The biggest issues facing brookies are development (as forested streams get developed the streams get silty and warmer), and acid remediation. I think work is being done on those issues. The other big issue is brown trout, which have a token presence just about everywhere and when habitat allows tend to take over brookie populations. The only solution there is removal of browns. And thats a very, very taboo subject. I'd support an isolated example project, say above a dam or something, just to get the fishing public aware that brookies can be good sized in bigger, interconnected waters where they can migrate in and out of feeders without competition. Kettle above Ole Bull has been mentioned and seems a good candidate. But overall, in highly connected streams, I think its impossible to get rid of all the browns without ruining the fishery, so ongoing maintenance would be needed to keep browns at bay, and I think you are more likely to harm a popular brown trout fishery than to create a popular brookie fishery, which isn't gonna go over well.

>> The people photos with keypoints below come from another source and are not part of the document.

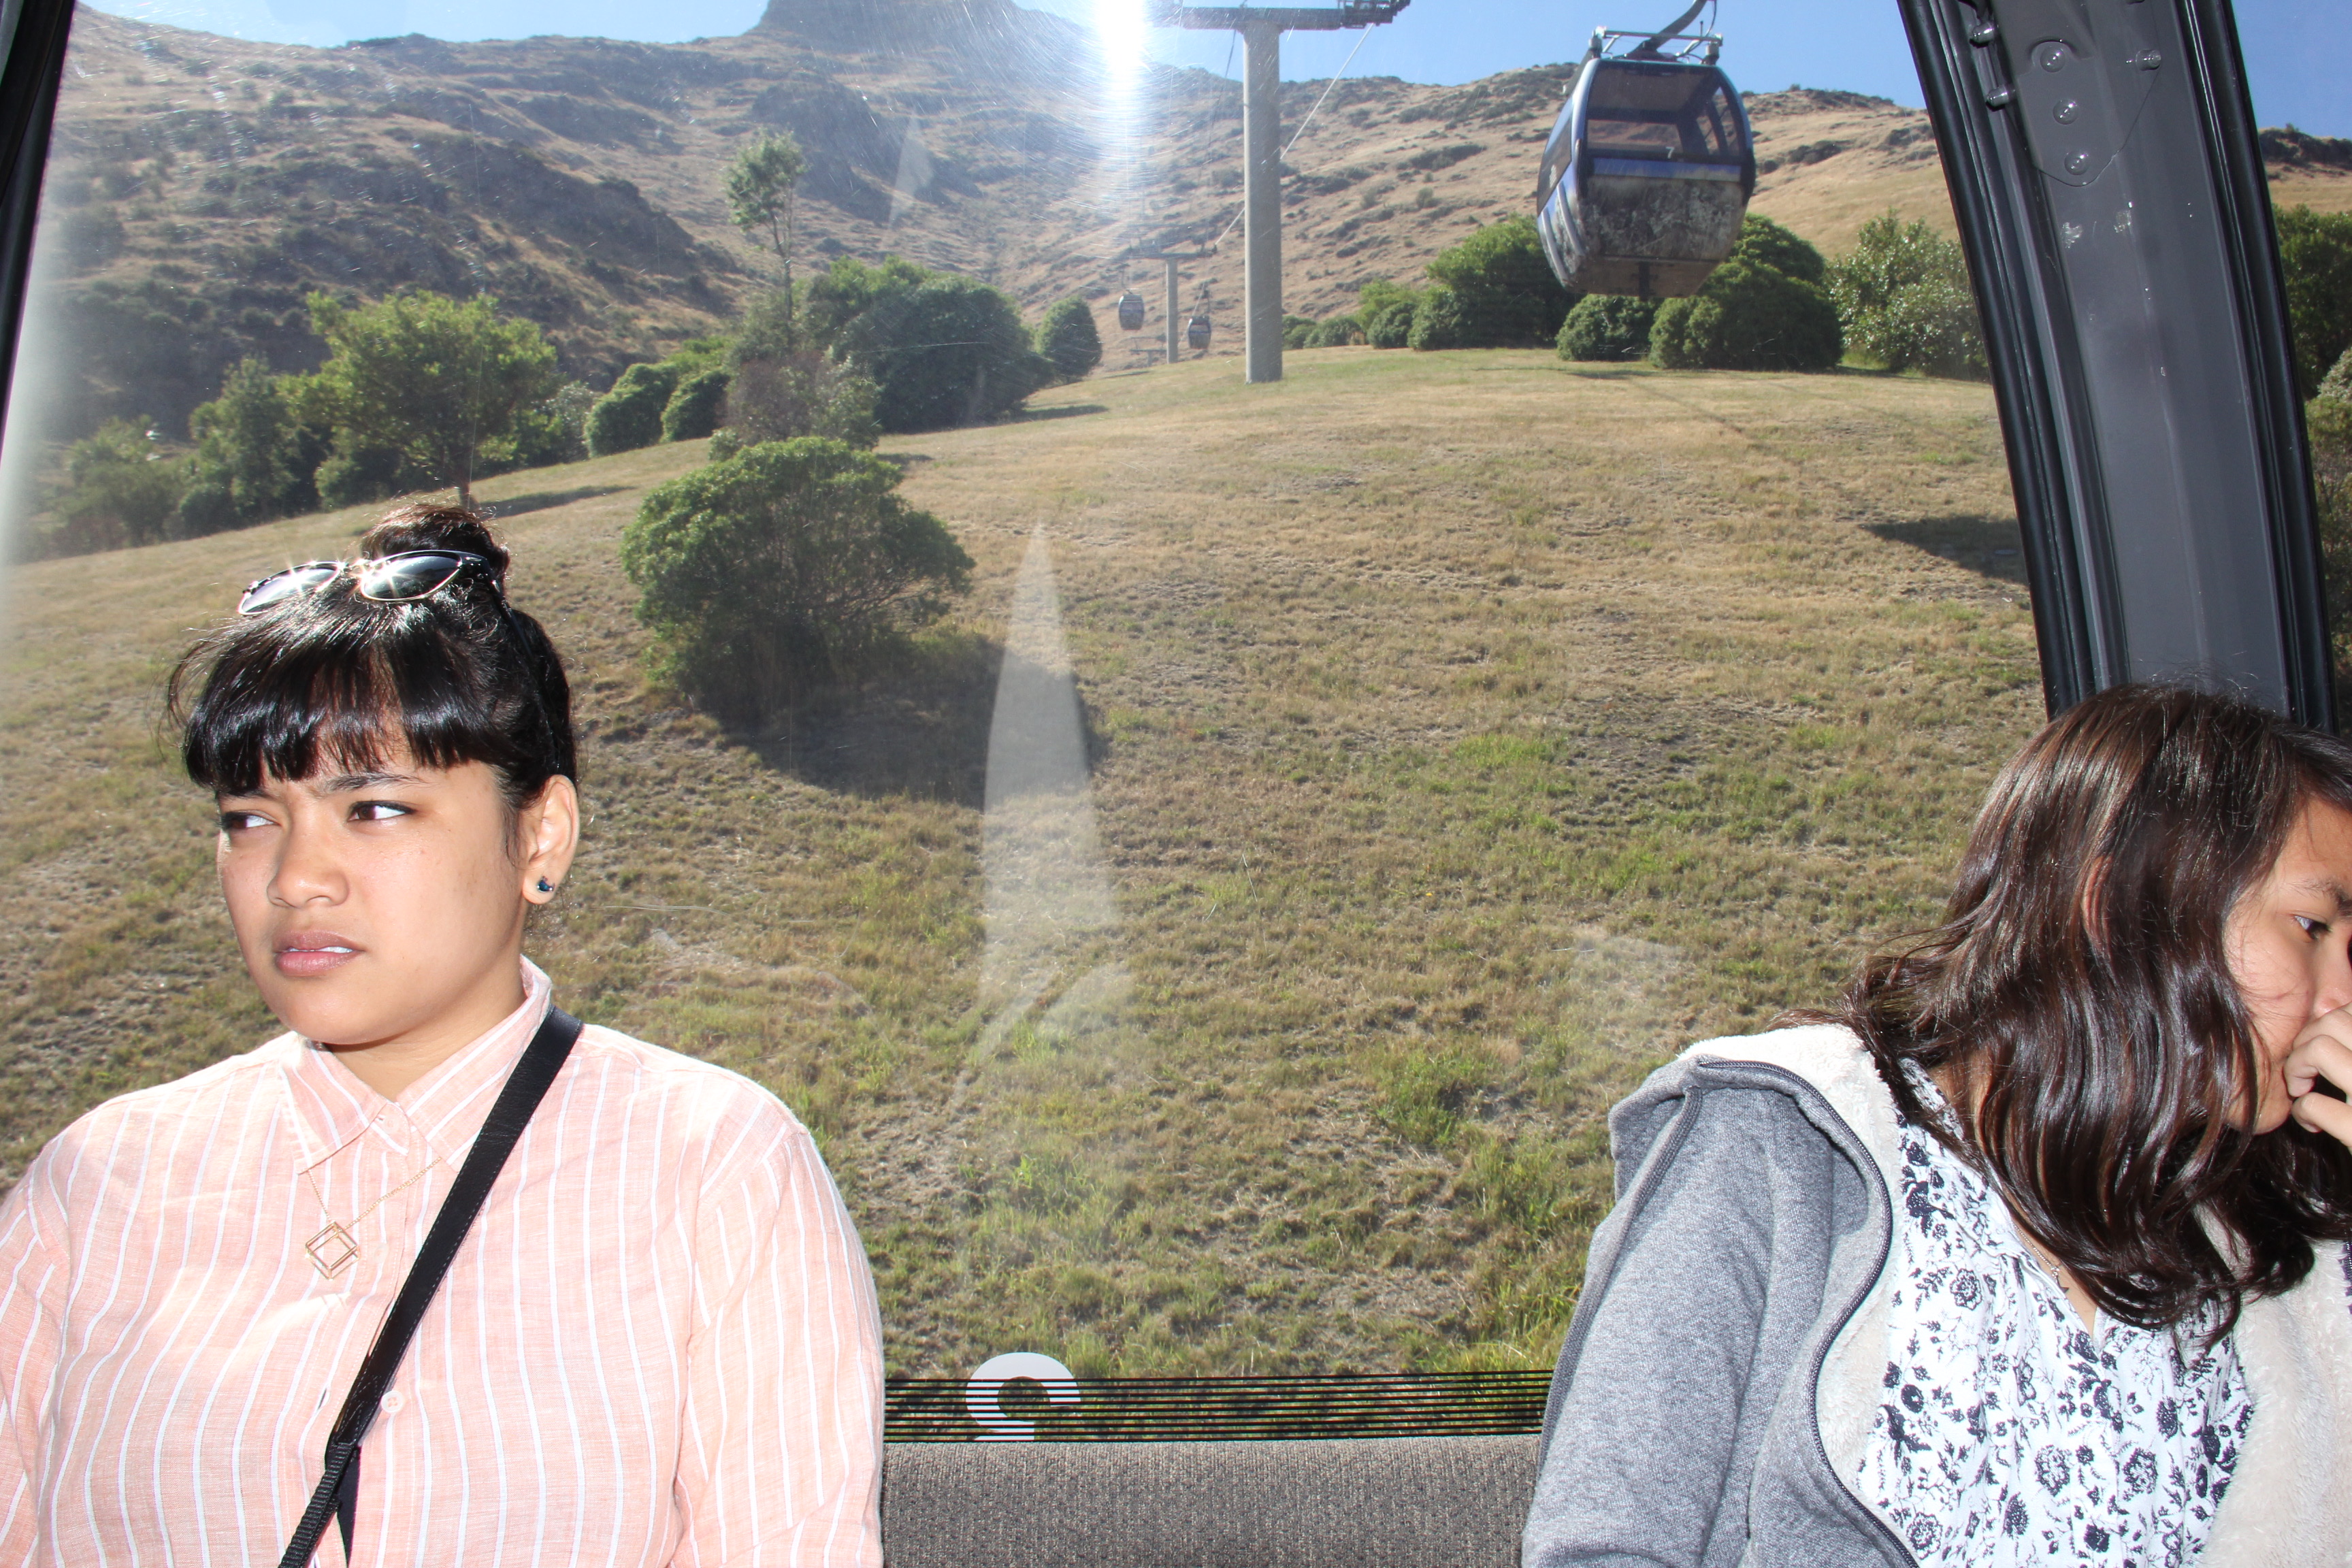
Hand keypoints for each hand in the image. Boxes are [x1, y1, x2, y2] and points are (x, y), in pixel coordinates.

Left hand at [2285, 1006, 2351, 1146]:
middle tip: (2306, 1069)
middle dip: (2305, 1041)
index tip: (2327, 1044)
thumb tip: (2333, 1016)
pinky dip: (2303, 1112)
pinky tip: (2313, 1123)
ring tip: (2302, 1089)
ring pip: (2319, 1049)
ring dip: (2297, 1068)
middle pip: (2332, 1021)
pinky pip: (2314, 1105)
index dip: (2331, 1021)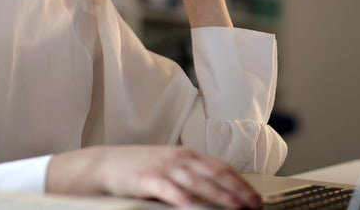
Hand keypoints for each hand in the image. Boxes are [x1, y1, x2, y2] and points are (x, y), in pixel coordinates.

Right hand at [46, 145, 260, 208]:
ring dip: (219, 196)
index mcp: (187, 154)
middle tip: (253, 205)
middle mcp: (180, 158)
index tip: (255, 195)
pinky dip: (183, 199)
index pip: (221, 167)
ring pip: (198, 182)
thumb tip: (215, 187)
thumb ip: (190, 173)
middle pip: (215, 174)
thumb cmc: (138, 168)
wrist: (105, 164)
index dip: (240, 181)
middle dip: (237, 191)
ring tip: (234, 207)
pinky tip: (192, 208)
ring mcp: (165, 167)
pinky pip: (169, 189)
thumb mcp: (169, 165)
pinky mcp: (148, 178)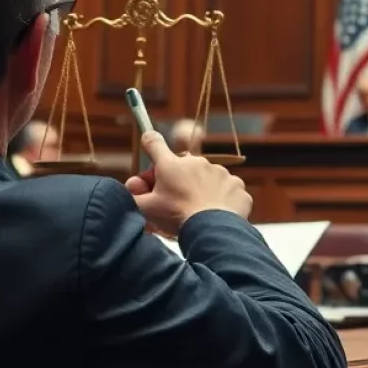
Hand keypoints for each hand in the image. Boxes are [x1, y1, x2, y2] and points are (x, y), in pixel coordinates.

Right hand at [125, 130, 251, 235]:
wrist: (212, 228)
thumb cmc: (176, 217)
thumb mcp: (146, 209)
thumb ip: (133, 197)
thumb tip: (131, 187)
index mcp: (172, 165)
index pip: (155, 144)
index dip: (150, 142)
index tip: (148, 138)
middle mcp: (197, 163)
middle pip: (181, 168)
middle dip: (175, 182)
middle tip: (171, 203)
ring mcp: (220, 172)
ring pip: (205, 180)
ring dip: (199, 191)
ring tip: (195, 213)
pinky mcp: (236, 186)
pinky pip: (226, 191)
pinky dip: (220, 200)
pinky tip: (214, 214)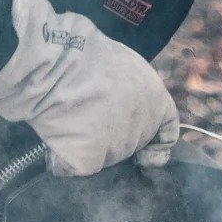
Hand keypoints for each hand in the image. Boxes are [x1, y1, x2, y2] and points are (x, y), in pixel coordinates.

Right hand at [0, 0, 178, 177]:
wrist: (57, 63)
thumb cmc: (86, 54)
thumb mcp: (127, 64)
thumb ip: (135, 90)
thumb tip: (125, 99)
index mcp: (157, 103)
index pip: (167, 134)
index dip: (156, 143)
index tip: (144, 149)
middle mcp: (142, 130)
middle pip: (130, 145)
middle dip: (113, 135)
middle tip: (88, 114)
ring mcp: (116, 149)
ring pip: (101, 157)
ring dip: (86, 145)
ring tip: (68, 119)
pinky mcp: (88, 161)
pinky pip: (72, 166)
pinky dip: (61, 158)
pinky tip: (54, 137)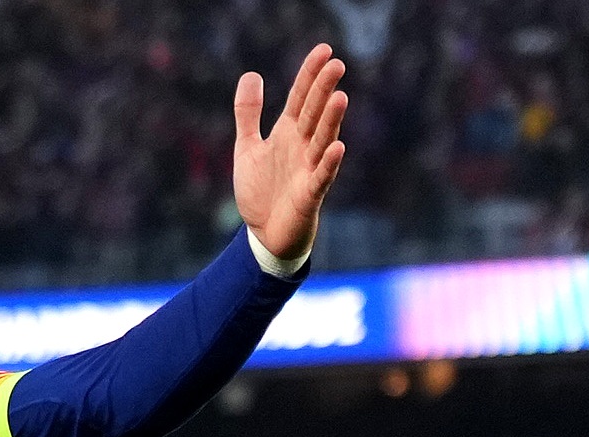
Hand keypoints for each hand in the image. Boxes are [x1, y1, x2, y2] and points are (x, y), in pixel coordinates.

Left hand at [232, 44, 349, 268]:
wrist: (264, 235)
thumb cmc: (261, 191)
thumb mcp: (247, 147)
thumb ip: (248, 113)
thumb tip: (251, 74)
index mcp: (287, 133)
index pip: (301, 97)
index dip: (310, 73)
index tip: (324, 49)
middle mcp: (302, 146)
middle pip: (314, 113)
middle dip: (323, 90)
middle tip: (336, 64)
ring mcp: (308, 169)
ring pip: (322, 140)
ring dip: (331, 121)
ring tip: (340, 97)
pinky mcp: (310, 195)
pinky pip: (322, 176)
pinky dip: (329, 163)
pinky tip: (338, 147)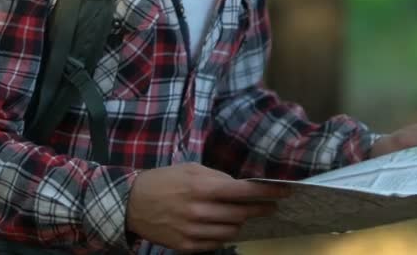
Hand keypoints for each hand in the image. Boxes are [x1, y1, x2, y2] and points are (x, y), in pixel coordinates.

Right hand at [126, 163, 289, 251]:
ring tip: (241, 215)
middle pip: (241, 214)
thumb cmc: (164, 181)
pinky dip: (223, 235)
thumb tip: (241, 187)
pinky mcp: (187, 247)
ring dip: (241, 223)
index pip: (243, 192)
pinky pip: (216, 244)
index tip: (285, 192)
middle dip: (260, 210)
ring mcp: (193, 232)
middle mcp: (199, 212)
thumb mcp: (190, 169)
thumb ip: (217, 177)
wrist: (132, 203)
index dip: (267, 192)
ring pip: (232, 231)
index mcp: (201, 188)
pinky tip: (221, 226)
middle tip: (270, 207)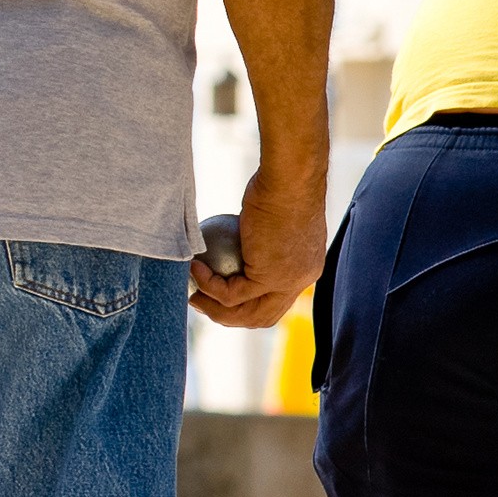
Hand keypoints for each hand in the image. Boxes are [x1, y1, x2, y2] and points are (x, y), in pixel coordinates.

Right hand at [190, 172, 324, 327]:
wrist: (288, 179)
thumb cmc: (282, 183)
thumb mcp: (275, 213)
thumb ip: (261, 236)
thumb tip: (238, 241)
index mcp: (305, 269)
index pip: (275, 302)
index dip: (247, 307)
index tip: (220, 297)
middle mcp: (300, 281)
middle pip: (261, 316)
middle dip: (228, 317)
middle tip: (201, 301)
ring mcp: (287, 282)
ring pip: (246, 313)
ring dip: (215, 309)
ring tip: (192, 294)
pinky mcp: (270, 277)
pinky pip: (231, 292)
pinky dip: (209, 285)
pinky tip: (194, 269)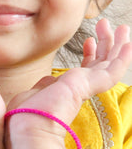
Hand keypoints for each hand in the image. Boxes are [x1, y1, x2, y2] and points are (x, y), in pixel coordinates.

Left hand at [6, 19, 131, 136]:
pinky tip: (128, 44)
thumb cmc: (26, 112)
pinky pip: (114, 71)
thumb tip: (49, 81)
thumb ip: (46, 84)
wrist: (30, 123)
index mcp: (67, 91)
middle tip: (106, 25)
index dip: (89, 54)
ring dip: (117, 45)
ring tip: (122, 27)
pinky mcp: (92, 85)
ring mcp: (87, 87)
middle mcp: (79, 89)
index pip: (84, 70)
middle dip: (104, 43)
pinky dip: (123, 58)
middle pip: (99, 64)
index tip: (89, 40)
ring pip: (109, 64)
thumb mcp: (36, 92)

See little sandy creek in venango county Pennsylvania. You DO NOT want anyone to try to get rid of the Browns in favor of brookies, trust me. That’s your isolated example.
 
Contact your Commissioner. If you really do live in Mountaintop, he would be the Commissioner for NE Pa. Feel free to mention any part of that approach that you liked and not include anything that you didn’t like. If it stimulated some new thoughts about approaches to deal with the issue of stocking over wild ST, then that’s good. It seems to be a reasonable compromise that might get the ball rolling to some degree for less stocking over a segment of Pa’s wild ST populations.
How does one contact their commissioner? They don’t make the commissioners information available to the public?